Nous pouvons penser que Kenza est au quotidien au travail pour donner consistance à son corps. Lorsqu’on localise la production subjective du sujet, cela produit une régulation corporelle qui se traduit chez le sujet par un apaisement. Sa trouvaille, la trace graphique, la trace comme tentative de se border signe la présence de ce sujet. Cette trace peut la border mais elle ne fait pas bord, car elle ne cesse pas de ne pas s’inscrire. Ce détail, la trace, qui nomme Kenza est soutenu par l’équipe afin que son invention s’inscrive au quotidien. Dans un autre cadre, par exemple lorsque la jeune femme quitte quelques temps son lieu de vie pour des vacances en famille ou en centre de vacances, nous observons que Kenza revient dérégulée, donc plus empressée car elle a perdu ses repères.
Pour nous éducateurs, ses créations, bien que toujours les mêmes sont artistiques. Nous parlons de son travail comme d’une œuvre. Kenza est au travail, elle œuvre pour se soulager d’une angoisse. Le processus créatif est intimement lié au corps. L’avènement d’une œuvre s’engendre et se fonde sur ce qu’il en est de plus archaïque, de plus sensoriel, sensuel, sensationnel, corporel : désirs de fusion, de sensation, de corporel, désirs de satisfaction, de toute-puissance…11
1 Bernard Seynahaere dans son intervention enregistrée sur radio Lacan, « L’autisme et psychanalyse ».
2 Ibid
3 Maleval Jean-Claude « L’Autiste et sa voix », édition Seuil, p.106.
4 Citation de thèse Constanza Broca, chapitre 7.
5 Bernard Seynahaere dans son intervention enregistrée sur radio Lacan, « L’autisme et psychanalyse ».
6 Broca Maria Eliçabe Constanza, « Le corps à l’épreuve de la structure, ou la structure à l’épreuve du corps », 2013, p.578.
7 M. Manzotti, et collaborateurs, « Clinica del autismo infantil.

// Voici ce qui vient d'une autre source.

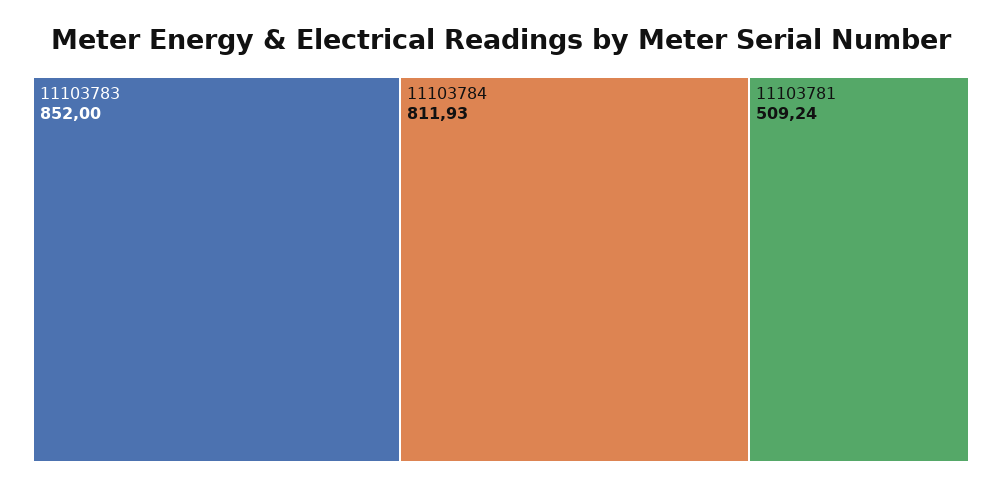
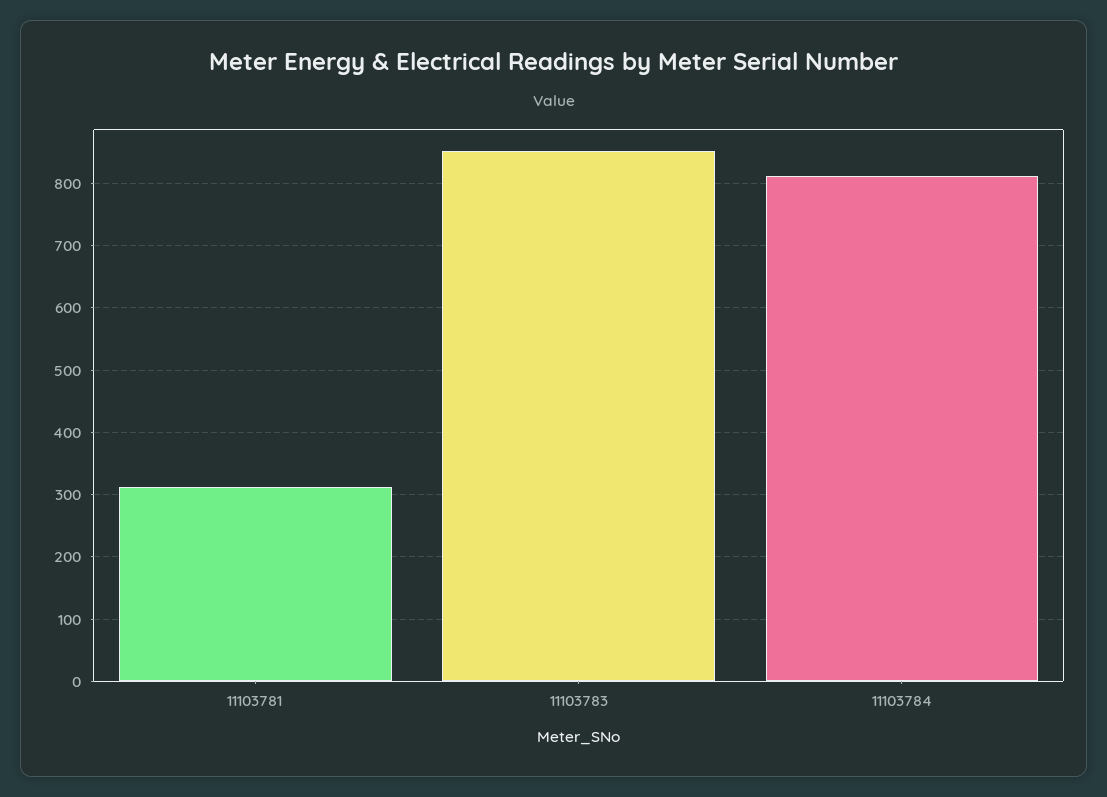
11103781: 509.24 -> 310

El analista en la sorpresa, in Clinica del autismo infantil, el dispositivo soporte ». Ed Grama, 2005, (Librement traduit).
8 Broca Maria Eliçabe Constanza, « Le corps à l’épreuve de la structure, ou la structure à l’épreuve du corps », 2013, p.534.
9 Ibid, p.535.
10 Contrôle avec Constance Broca selon la logique du Dispositif Support.
11 Jacques Alexia et Lefebvre Alex, « La création artistique… Un en-deçà du Désir », Cahiers de psychologie clinique, 2005/1 no 24, p. 187-213.